Section 1182 C. G. L. provides that insurance companies shall on or before the first day of March of each year pay to the State Treasurer two per cent of the gross amount of receipts of premiums from policy holders in Florida, and Chapter 19501, Acts of 1939, provides the method or rule of calculating the total amount due after permitting or allowing certain enumerated deductions. It will be observed that the words “and cancellations” were not included in Section 1182 C. G. L., and since the enactment of Chapter 19501, supra, it is questionable whether or not sufficient time has elapsed to establish an administrative construction of the words “and cancellations.” It is settled law that a construction placed on a statute by a State administrative officer, as shown to have occurred in the case at bar, is a persuasive force and influential with the courts, when found not to conflict with some provision of the Constitution or the plain intent of the statute. See Frey, Inc., v. State ex rel. Taylor, 127 Fla. 671, 173 So. 812; State v. Bryan, 50 Fla. 293, 39 So. 929; Amos v. Mosley, 74 Fla. 555, 77 So. 619; L. R. A. 1918C 482; State v. Leatherman, 99 Fla. 899, 128 So. 21; Bloxham v. Consumers’ Elec. Light, etc., R. Co., 36 Fla. 519, 18 So. 444, 51 Am. St. Rep. 44, 29 L. R. A. 507.

Section 1 of Chapter 19501, supra, directs that the State Treasurer in calculating the amount due upon gross premiums received shall: (a) omit premiums on reinsurance accepted; (b) and likewise shall omit or deduct in said calculation “return premiums and cancellations.” Involved here is a taxation statute and it can be presumed that the Legislature placed therein and omitted therefrom items and things intended to be taxed or omitted from taxation.
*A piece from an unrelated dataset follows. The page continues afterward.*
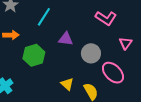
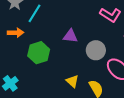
cyan line: (44, 17) -> (34, 13), moved

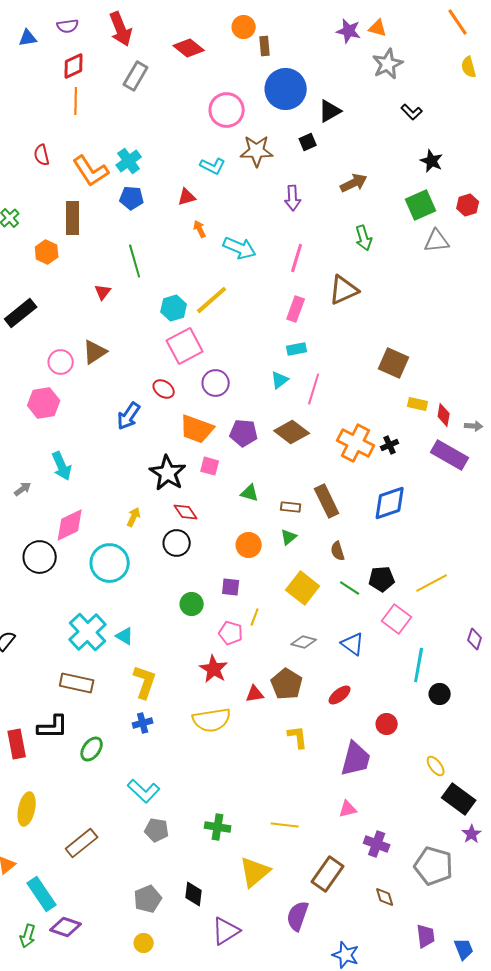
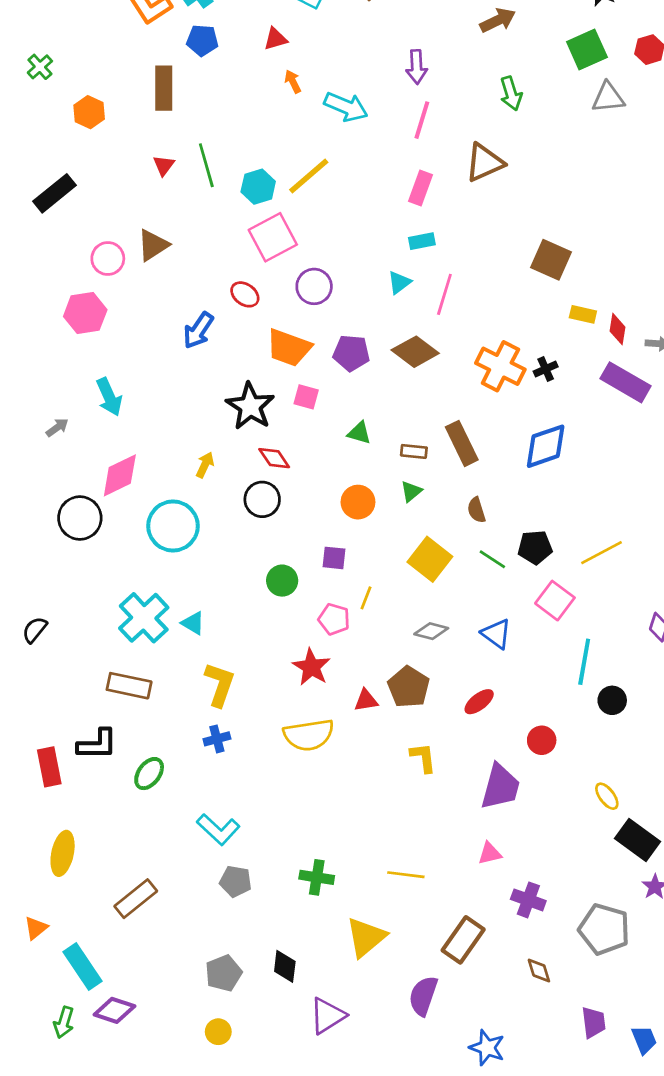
purple arrow: (293, 198) -> (417, 67), moved
brown rectangle: (73, 218) -> (164, 88), moved
green line: (135, 261) -> (206, 165), moved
See State v. Beardsley, 84 Fla. 109, 94 So. 660. It appears that we are controlled in the construction of Chapter 19501 by the intent of the Legislature as gleaned from the Act. The history of the legislation cannot be of much assistance when contradicting the plain mandates of the Act. The legislative intent is so clear and well fixed that the duty of the Court here is to follow the plain language employed by it. It simply states that the State Treasurer when calculating the amount due upon gross premiums received by him shall deduct in said calculation from the amount of the gross premiums received “return premiums and cancellations.”

It therefore follows that the deduction in the sum of $75,016.00 claimed as the cash surrender value of the policies paid the policy holders during the year 1939 should have been allowed from the total of $204,582.92. The administrative construction to the effect that the dividends as applied in payment of annual maturing premiums is proper and therefore not deductible and was not erroneous and the same is hereby affirmed.

The order appealed from is' hereby reversed for further proceedings in the lower court not inconsistent with this opinion.

It is so ordered.

Brown, C. J., Terrell and Buford, J. J., concur.